WMD Equipment: Respirators
First, the best respirator is called a Positive Pressure-Demand Self-Contained Breathing Apparatus (SCBA). Commonly used by Firefighters, it consists of a mask attached to a tank of air through a regulator assembly. Notice that I say best respirator, and not best option. This is because, even though the SCBA offers the greates Protection Factor "PF", it does so at a great weight, space and time penalty.
In most circumstances (those where the hazards are known, there is an adequate supply of oxygen in the air, you are not in a confined space, and you are not working at the seat of the incident immediately post-blast), the best type of respirator is an Air Purifying Full-Face Respirator. All respirators are not created equally.
I do not recommend half-face respirators, because too many things can be absorbed by your eyes, and a mask/goggle ensemble doesn't work. I also don't recommend escape respirators for many reasons. As of this writing, none are certified to resist a WMD environment by a competent authority for any reasonable length of time. How fire resistant are they? How do they address the buildup of Carbon Dioxide that occurs in that bag? And, if they are 'just as effective as current US Military masks', why haven't they replaced them? After all, they are more inexpensive. Finally, how do they seal around the neck snugly enough to resist WMD Agent entry as I look up and around, but not choke me?
Apparently, others agree, as the CPSC has ordered a recall of one and assisted in the voluntary recall of another escape mask.
I also highly DO NOT recommend any used respirator. Period. This even extends to new civilian defense masks from Israel, China, Russia, Egypt, Canada or wherever. And especially anything bought off of an Internet Auction site. Why?
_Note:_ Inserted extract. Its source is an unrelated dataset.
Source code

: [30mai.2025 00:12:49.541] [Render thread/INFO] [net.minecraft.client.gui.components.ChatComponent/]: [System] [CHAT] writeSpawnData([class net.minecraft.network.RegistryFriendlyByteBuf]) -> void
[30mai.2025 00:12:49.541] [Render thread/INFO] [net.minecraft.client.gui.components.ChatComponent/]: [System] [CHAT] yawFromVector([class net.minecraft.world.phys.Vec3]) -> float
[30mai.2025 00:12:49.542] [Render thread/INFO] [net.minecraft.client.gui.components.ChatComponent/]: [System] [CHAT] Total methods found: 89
I could devote an entire article about used respirators, but the biggest reason is this: What are you REALLY getting? You are investing money in an item that MUST protect you against items one micron in diameter. (An average hair on your head is about 50 microns wide.) All plastic items degrade with time, especially in joints and flexed areas. A hole smaller than can be seen with your eye can kill you. Remember, as you breathe in, you create a vaccum as you pull against the resistance of the filter. One teeny dry-rotted hole, and there is a lesser path of resistance.
Secondly, with age, comes obsolescence. That's a fifty-cent term that means the manufacturer stops making parts for the item. For instance, nobody makes a current NBC-rated filter for the M17 series of respirator. And, because there is an active element in the filter system, there are no filters, unopened or otherwise, that will protect you from a WMD attack. This also applies to the other older used masks. That cannister you bought that might have been good in 1980 is dead now.
In closing, don't skimp on a respirator. Buy new, get new filters, and have someone help you learn how to properly use the mask. Like the old vest adage, don't be caught dead with a used mask!